One of the most significant advantages of these technology advances has been the exponential decline in cost in the past few years. Just a few years ago, portable speech units started at a few thousand dollars and went up from there. Insurance coverage was spotty at best, and usually required a tremendous amount of time, paperwork and numerous evaluation and training sessions to even get started. Software such as Proloquo2Go can be purchased by anyone for a fraction of the cost. While there continues to be a need for the larger, more durable and time tested units, the reduction in cost has opened the door for many people to provide their child with a portable speech device for the first time.

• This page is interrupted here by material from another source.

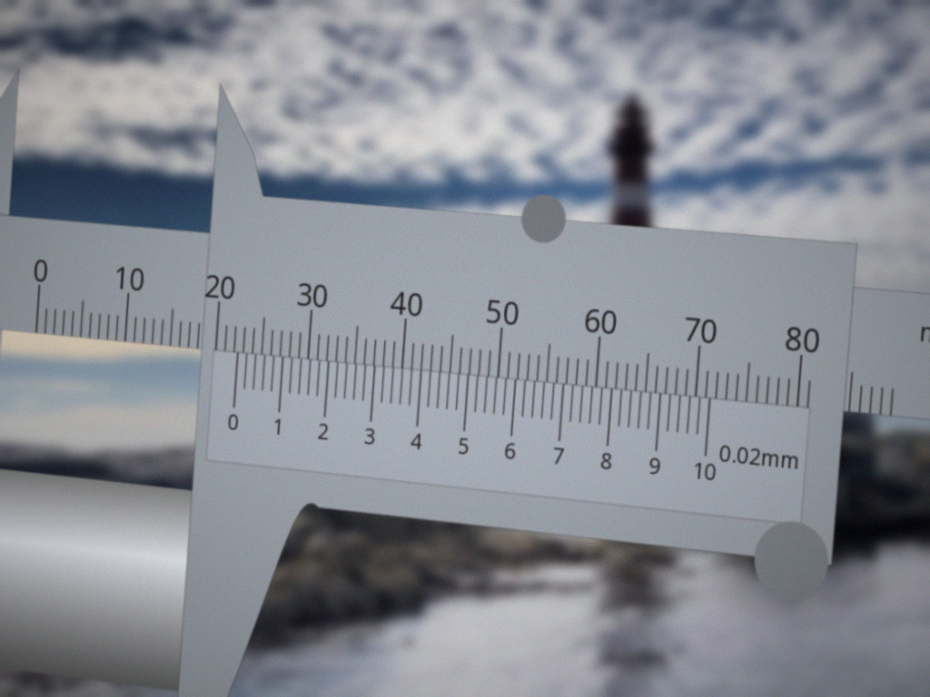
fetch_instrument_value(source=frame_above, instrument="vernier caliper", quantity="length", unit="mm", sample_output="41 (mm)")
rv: 22.4 (mm)
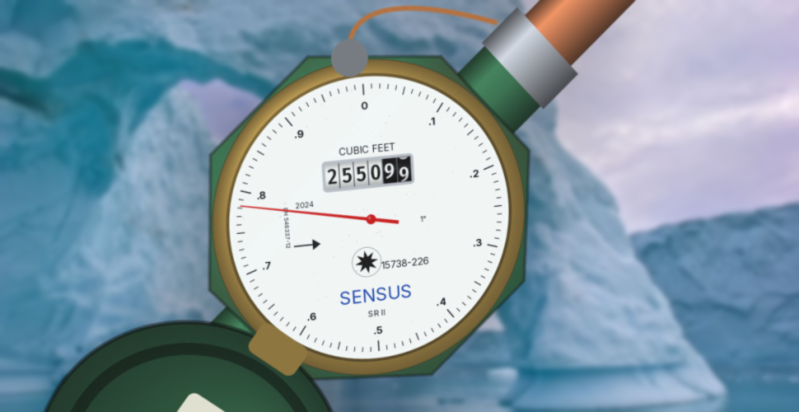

Technology has proven to be not only helpful for our daughter's communication, but also given her the ability to direct her free time towards things she is interested in. In the same way that Anna can navigate through the layers of a speech application, whether it is Proloquo2Go, NOVA chat (application used at school on a small tablet) or any other, she similarly can navigate through the layers of other software applications. Because of her love for music and visual images, one of her favorite sites, not surprisingly, is YouTube. Because motivation is such an important part of getting children with special needs engaged, the attraction to YouTube was a perfect fit. With very little assistance, Anna learned to navigate forward and backward through layers of YouTube videos to find subjects that interested her. She quickly learned to go from a blank screen to a specific video simply by pointing and clicking the mouse, once again memorizing the visual cues presented to her to navigate her way. While she may use YouTube for pleasure, she has developed some very useful computer skills in the process. Navigating a mouse, clicking on the correct area of the screen and knowing when to use the keyboard are not skills that Anna would have developed so readily without the motivation of entertainment, but they are skills that will be vital to her as she progresses through school. For a young lady who is still mastering the skill of eating with utensils, learning to navigate around a computer is a huge accomplishment, and her attraction to technology has opened up new pathways for her.